Variables: SCSS prefixes variables with $ (e.g. $primary: #fff), LESS prefixes them with @ (e.g. @primary: #fff). Mixins: SCSS declares mixins with @mixin name { ... } and calls with @include name(args), whereas LESS declares mixins as regular class selectors (.name(@arg) { ... }) and calls them by writing the class name with parentheses. Both share nesting, the & parent reference, and most colour functions, so a converter mainly rewrites variables and mixin syntax.
Why would I migrate SCSS to LESS?
Common reasons include integrating with a Bootstrap 3 codebase (which is authored in LESS), inheriting a legacy ASP.NET / Sitecore / Drupal project that already uses a LESS build pipeline, or supporting a design system that ships LESS source. The converter rewrites variable and mixin syntax automatically so you can drop the result into a LESS toolchain.
Are colour functions like darken() and lighten() compatible?
Yes. Both LESS and SCSS implement darken(), lighten(), saturate(), desaturate(), and fade() with compatible signatures, so the converter passes them through unchanged.
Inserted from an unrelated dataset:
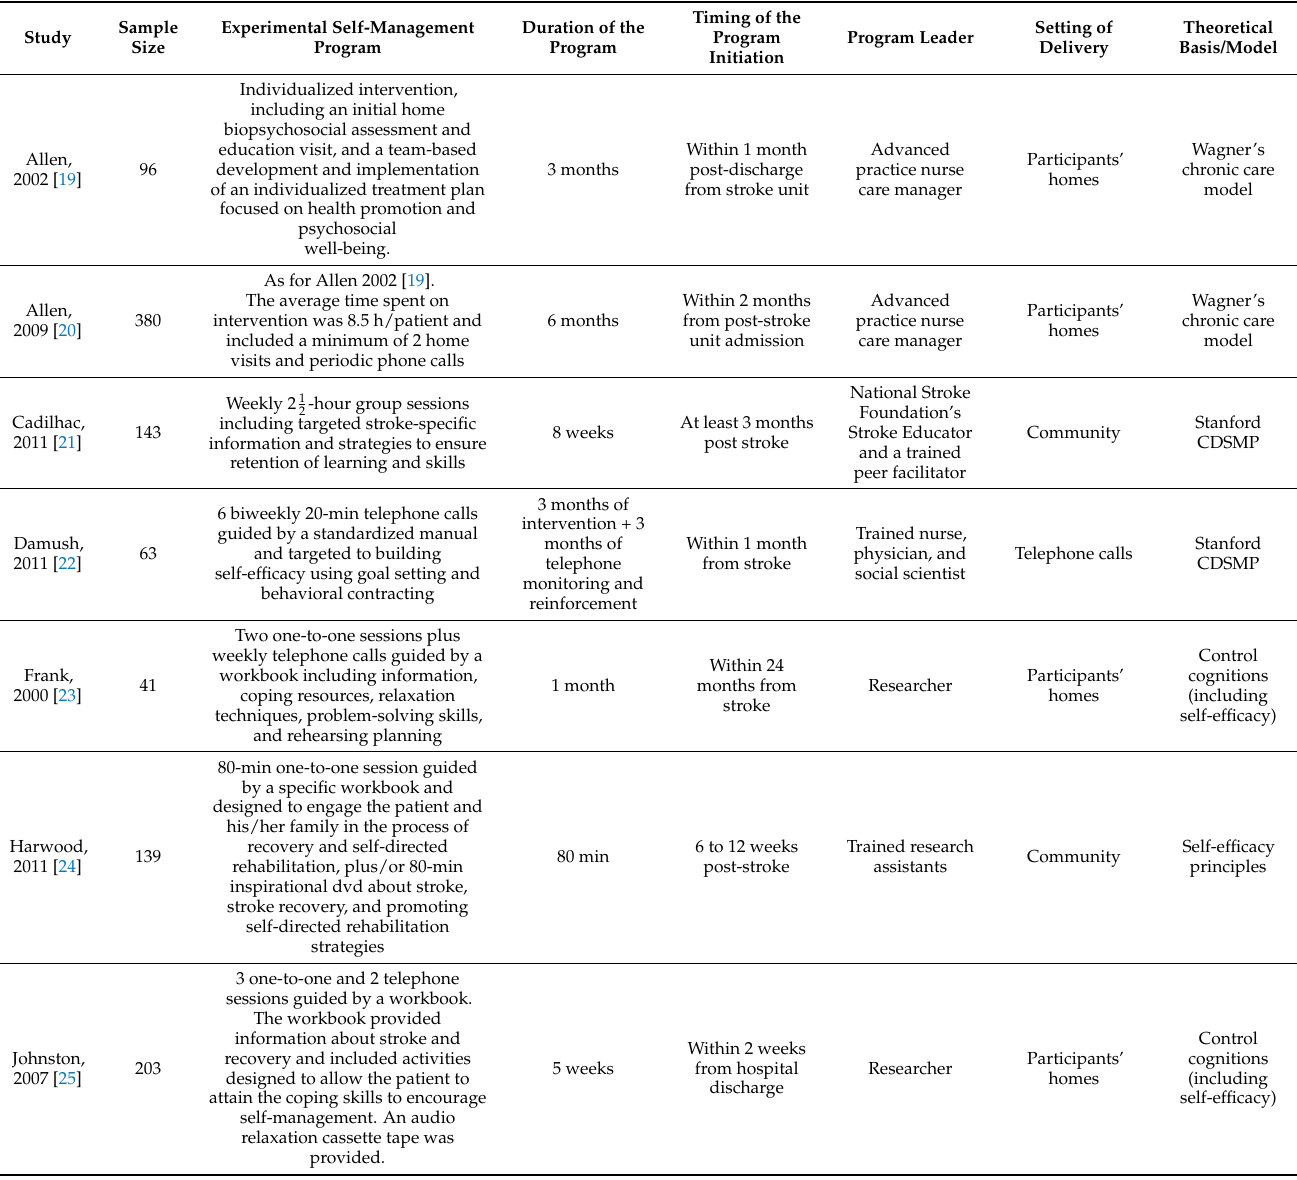
Table 1. Characteristics of the randomized controlled trials that informed the LAY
Modern dart-sass deprecated some of these in favour of color.scale(), but classic LESS still uses the original names — and the converter targets that classic LESS dialect.
Does this handle SCSS @extend?
Partial support. Simple @extend usage translates to LESS's :extend() pseudo-class syntax. Complex @extend chains, placeholder selectors (%placeholder), and selector inheritance trees may need manual adjustment after conversion — the converter flags but does not rewrite these advanced patterns.
Will the converted LESS produce the same CSS as my SCSS?
For variables, nesting, simple mixins, and standard colour functions: yes. The compiled CSS is byte-equivalent in most cases. Differences appear when SCSS uses features LESS lacks — placeholder selectors, advanced @each / @for loops, or modern Sass module functions. Inspect the converted LESS, run lessc, and diff the output if exact parity matters.
Can I convert LESS back to SCSS?
Yes — use the OpenFormatter LESS to SCSS converter for the reverse direction. It rewrites @variables back to $variables and adjusts mixin call syntax to @include form. The two converters together let you switch a codebase between preprocessors without manually rewriting every file.
Is my SCSS uploaded to your servers?
No. Conversion runs entirely in your browser using JavaScript. SCSS containing brand tokens, internal design system variables, or licensed component code never leaves the device. Open DevTools → Network and verify no requests fire when you click Convert.
Should I migrate from SCSS to LESS in 2025?
Generally no — SCSS / Sass has wider tooling support, more active development, and a larger community in 2025. Migrate to LESS only when joining a project that mandates LESS (Bootstrap 3, legacy enterprise codebases). For most new work, prefer staying on SCSS or moving to native CSS variables and CSS Nesting.